De outro lado, por um mistério que só compete aos céus, estas ações divinas decorrem diretamente das seguintes ações humanas: [1] O povo que se chama pelo nome do Senhor deve humilhar-se. Isto significa um realinhamento da glória que somente pode ser devida a Deus; [2] Este povo deve estar envolvido numa profunda e intensa atmosfera de oração. Isto significa um realinhamento dos mecanismos pelos quais este povo pode tocar e influenciar o mundo; [3] Este povo deve buscar o Senhor, que é muito mais do que orar, é deixar queimar no seu coração o que queima no coração de Deus.
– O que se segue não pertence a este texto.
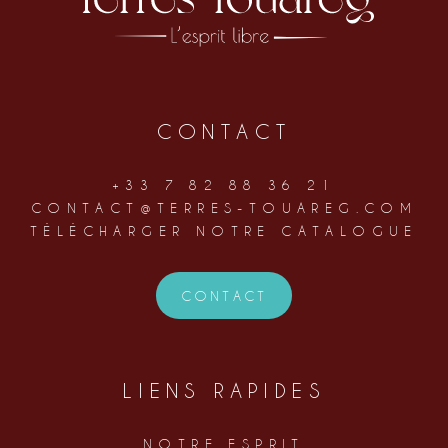
CONTACT
+33 7 82 88 36 21
CONTACT@TERRES-TOUAREG.COM
TÉLÉCHARGER NOTRE CATALOGUE
CONTACT
LIENS RAPIDES
NOTRE ESPRIT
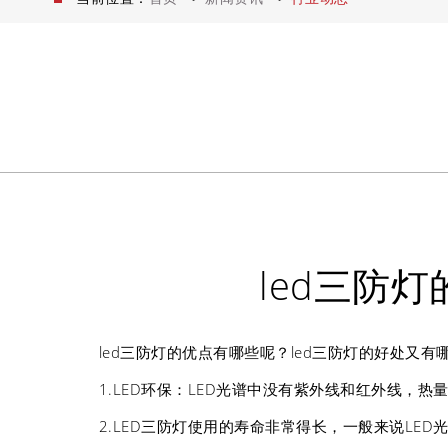
led三防
led三防灯的优点有哪些呢？led三防灯的好处又有
1.LED环保：LED光谱中没有紫外线和红外线
2.LED三防灯使用的寿命非常得长，一般来说L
Isto significa um realinhamento do fervor espiritual; e [4] Este povo deve converter-se dos seus maus caminhos, ou seja, deve promover um realinhamento de sua caminhada, fazendo-a imediatamente convergir para a vontade de Deus, tão logo seja identificado o menor sinal de este povo esteja trilhando caminhos estranhos à vontade divina.
Esta porção das Escrituras sugerem uma convergência espiritual, de modo que um poderoso realinhamento seja realizado na vida do Povo de Deus. Como visto, este realinhamento é divinamente provocado e humanamente perseguido! Quão profundo deve ser o nosso anseio por este realinhamento!